(Saved data entries)
Segment Open

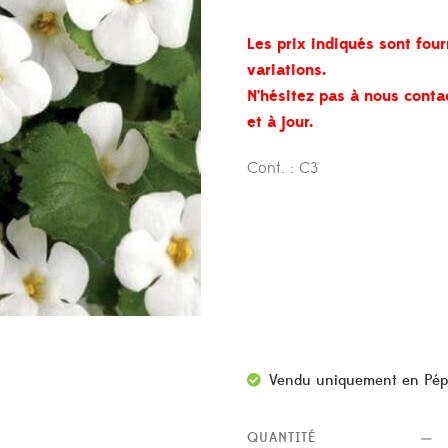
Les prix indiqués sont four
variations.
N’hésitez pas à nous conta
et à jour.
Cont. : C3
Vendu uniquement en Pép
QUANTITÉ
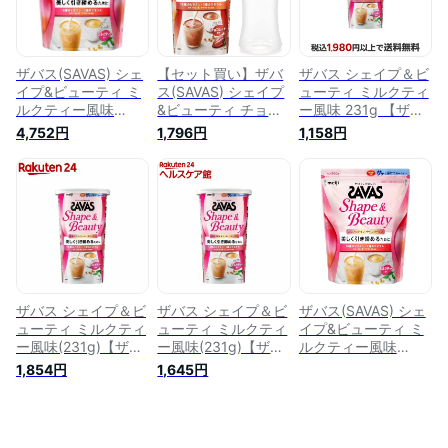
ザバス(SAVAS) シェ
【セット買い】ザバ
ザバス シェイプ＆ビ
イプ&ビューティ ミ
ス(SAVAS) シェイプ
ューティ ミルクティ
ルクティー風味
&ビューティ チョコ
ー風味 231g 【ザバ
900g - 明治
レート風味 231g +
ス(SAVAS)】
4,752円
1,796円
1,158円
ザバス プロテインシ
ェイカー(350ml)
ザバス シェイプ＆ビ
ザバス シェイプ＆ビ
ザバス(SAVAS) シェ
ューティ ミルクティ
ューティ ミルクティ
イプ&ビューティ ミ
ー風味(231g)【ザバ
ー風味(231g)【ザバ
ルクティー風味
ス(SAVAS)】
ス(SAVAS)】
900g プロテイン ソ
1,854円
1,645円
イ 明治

Segment Closed

### TASK PROMPT
Quote every line of text in the rows above word for word, leaving out the pictures.

### TASK ANSWER
Les prix indiqués sont four
variations.
N’hésitez pas à nous conta
et à jour.
Cont. : C3
Vendu uniquement en Pép
QUANTITÉ
ザバス(SAVAS) シェ
【セット買い】ザバ
ザバス シェイプ＆ビ
イプ&ビューティ ミ
ス(SAVAS) シェイプ
ューティ ミルクティ
ルクティー風味
&ビューティ チョコ
ー風味 231g 【ザバ
900g - 明治
レート風味 231g +
ス(SAVAS)】
4,752円
1,796円
1,158円
ザバス プロテインシ
ェイカー(350ml)
ザバス シェイプ＆ビ
ザバス シェイプ＆ビ
ザバス(SAVAS) シェ
ューティ ミルクティ
ューティ ミルクティ
イプ&ビューティ ミ
ー風味(231g)【ザバ
ー風味(231g)【ザバ
ルクティー風味
ス(SAVAS)】
ス(SAVAS)】
900g プロテイン ソ
1,854円
1,645円
イ 明治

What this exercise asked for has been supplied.